-------- TEXTABSCHNITT
NIS2 in EU-Ländern

Die EU NIS2-Richtlinie muss von den EU-Mitglieds­staaten bis zum 17. Oktober 2024 in nationales Recht umgesetzt werden. Der Umsetzungsstand der NIS2-Gesetze in der EU variiert jedoch stark. Einige Länder haben bereits Entwürfe verfasst und befinden sich im öffentlichen Diskurs:

Es gibt viele Unterschiede in den nationalen Umsetzungen: Die Definitionen der Sektoren und Unternehmen sind nicht einheitlich, Pflichten werden anders ausgelegt, Nachweisprüfungen sind teils durch Behörden, teils durch Betreiber und teils gar nicht vorgesehen. Der Detailgrad an Vorgaben und umzusetzenden Anforderungen unterscheidet sich auch sehr.

EU NIS2 Webinar

EU NIS2 Implementation in EU Member States

Discussion on national NIS2 implementation in: DE, BE, CZ, FI, HR
Webinar ∙ Register on LinkedIn ∙ English ∙ 27. February 2024

Die Informationslage (Januar 2024) ist eher uneinheitlich — bei vielen Ländern haben wir keine oder nur sehr wenige öffentlichen Informationen gefunden. Hier waren noch keine Fortschritte erkennbar: Bulgarien, Dänemark, Estland, Griechenland, Irland, Lettland, Litauen, Luxemburg, Malta, Polen, Portugal, Rumänien, Slowakei, Slowenien, Spanien, Ungarn und Zypern.
----------------
**WAS ZU TUN IST**
1) Erkläre in ein bis drei Sätzen, warum der Textabschnitt die Informationslage vom Januar 2024 als eher uneinheitlich beschreibt.
2) Bis wann müssen die EU-Mitgliedsstaaten die NIS2-Richtlinie laut Textabschnitt in nationales Recht umsetzen?
3) Übersetze bitte den folgenden Satz aus dem Textabschnitt ins Englische: „Der Detailgrad an Vorgaben und umzusetzenden Anforderungen unterscheidet sich auch sehr.“
-------- GESPEICHERTE DATEN
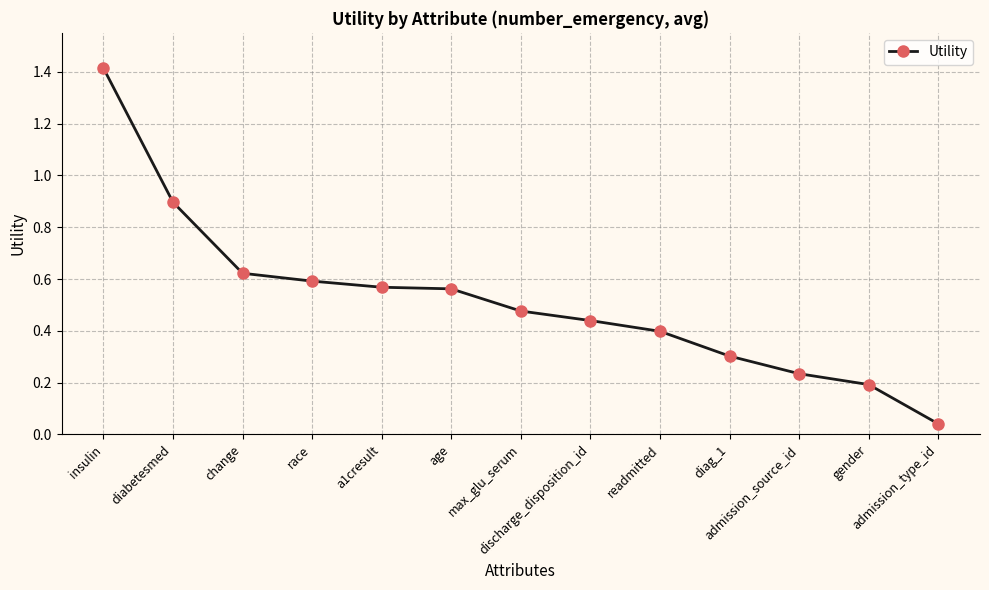

What is the greatest value displayed?

1.4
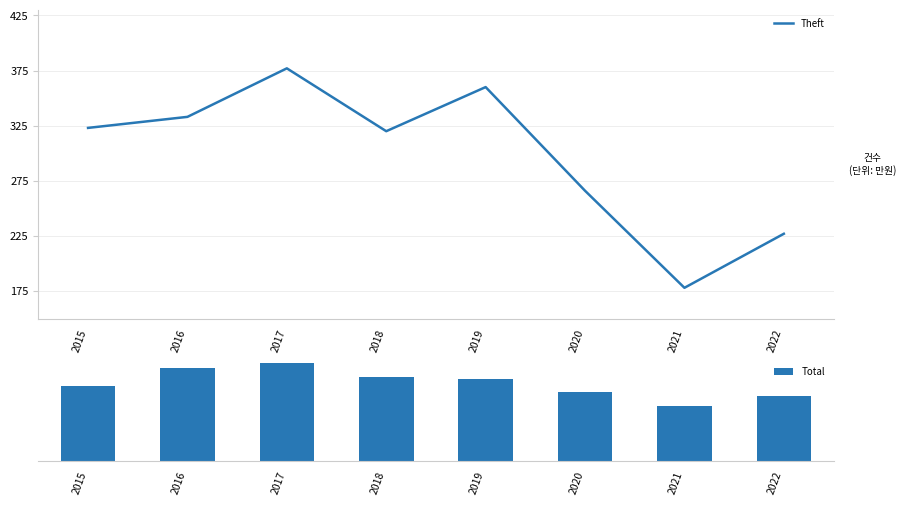

What value does the Theft series have at 2021, to the nearest 5?

180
----------------
**ERGEBNISSE JE AUFGABE**
1) Die Informationslage gilt als uneinheitlich, weil zu vielen Ländern keine oder nur sehr wenige öffentliche Informationen gefunden wurden.

2) Bis zum 17. Oktober 2024.

3) The level of detail in the specifications and in the requirements to be implemented also varies greatly.